While there is a global consensus of climate scientists on the reality of human-induced climate disruption, the details remain a bit fuzzy. Questions remain about how the process is unfolding, and the recent news that atmospheric CO2 concentrations are growing faster than models had predicted is disturbing (to say the least). There's still some uncertainty about the speed with which climate change is unfolding (although "slowly" may no longer be a credible scenario), and the scale of the disruption ("bad", "very bad", or "call Roland Emmerich").
But what does a reasonable person do when faced with the uncertain scale of quite likely disaster? Buy insurance.
Dr. Michael Schlesinger and Dr. Natalia Andronova at the University of Illinois at Urbana-Champaign, in the October 15 edition of Science, argue that an "insurance policy" approach is the best way to handle the likely need for mitigation of climate disruption and the uncertainty about its unfolding effects. They examined a number of possible scenarios, from "do nothing now" to "do everything now" against different scales of atmospheric sensitivity to greenhouse gases in order to determine the optimal approach.
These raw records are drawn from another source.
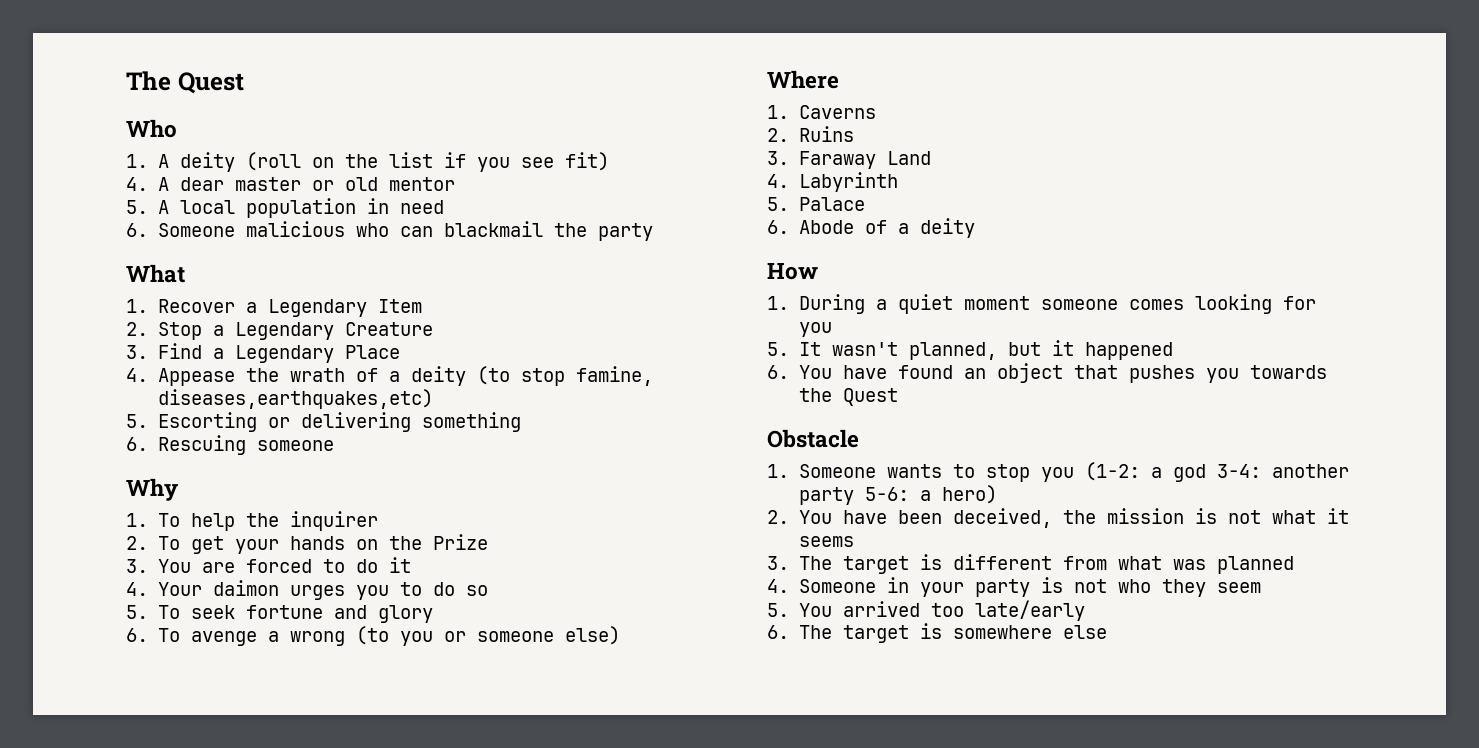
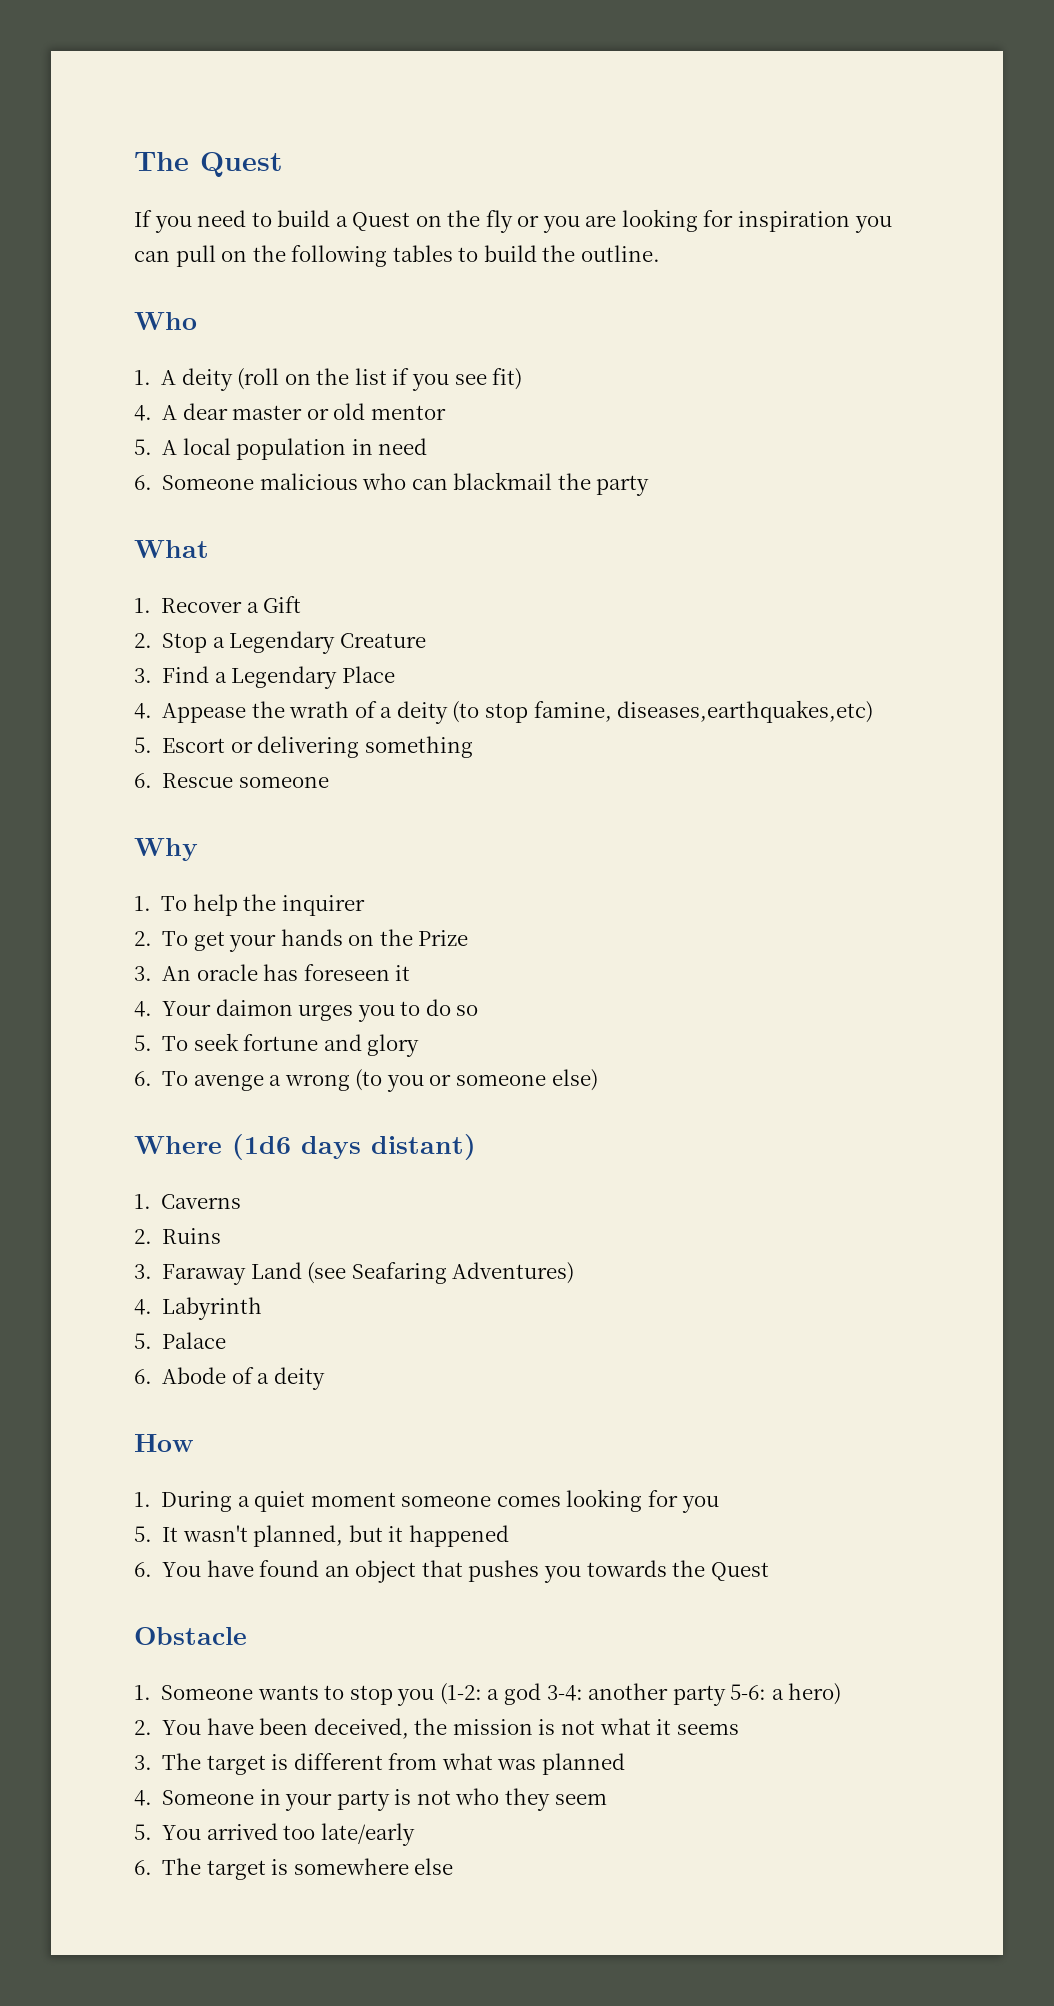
(244, 83) none -> [134,209,892,233] [134,245,660,267] // If you need to build a Quest on the fly or you are looking for inspiration you can pull on the following tables to build the outline.
[267,299,422,317] Legendary Item -> [263,596,302,613] Gift
[157,412,257,432] Escorting -> [162,738,226,753] Escort
[157,435,246,455] Rescuing -> [162,773,234,788] Rescue
[157,559,378,573] You are forced to do -> [162,964,390,981] An oracle has foreseen
(839, 79) none -> [232,1134,476,1160] (1d6 days distant)
(931, 158) none -> [307,1262,575,1284] (see Seafaring Adventures)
What they found is that the best combination of effectiveness and flexibility is to implement a gradually-rising carbon tax, starting at $10 per ton, climbing to $33 per ton in 30 years. $10/ton would amount to 5 cents per gallon of gasoline.
“It’s really a cost-minimization problem, given that we will eventually have to set a policy target sometime in the future,” Schlesinger said.“The idea is to search for the tax that provides the least cost over the whole period. If the tax is too low, you do too little in the beginning, then after 30 years you have to do a lot. On the other hand, if the tax is too high, you spend too much now, and you may have to do only a little later.”
The least cost, the researchers found, is to implement a carbon tax that starts out at $10 per ton of carbon (about five cents per gallon of gasoline) and then gradually climbs to $33 per ton in 30 years. Such hedging effectively “buys insurance” against future adjustment costs and is extremely robust, especially when compared with a wait-and-see strategy.
“It would be much less expensive to buy low-cost, climate-change insurance now, than it would be to wait and act later,” Schlesinger said. People voluntarily purchase insurance as protection from extreme events when the risks are private, he said, but societies can require insurance when potential losses are distributed across a population. In the past, risk has influenced policies where voluntary action could prove insufficient.
The article is available at the Science website for subscribers, but the supporting material -- including many pages of the calculations that went into the scenarios -- can be downloaded for free (PDF).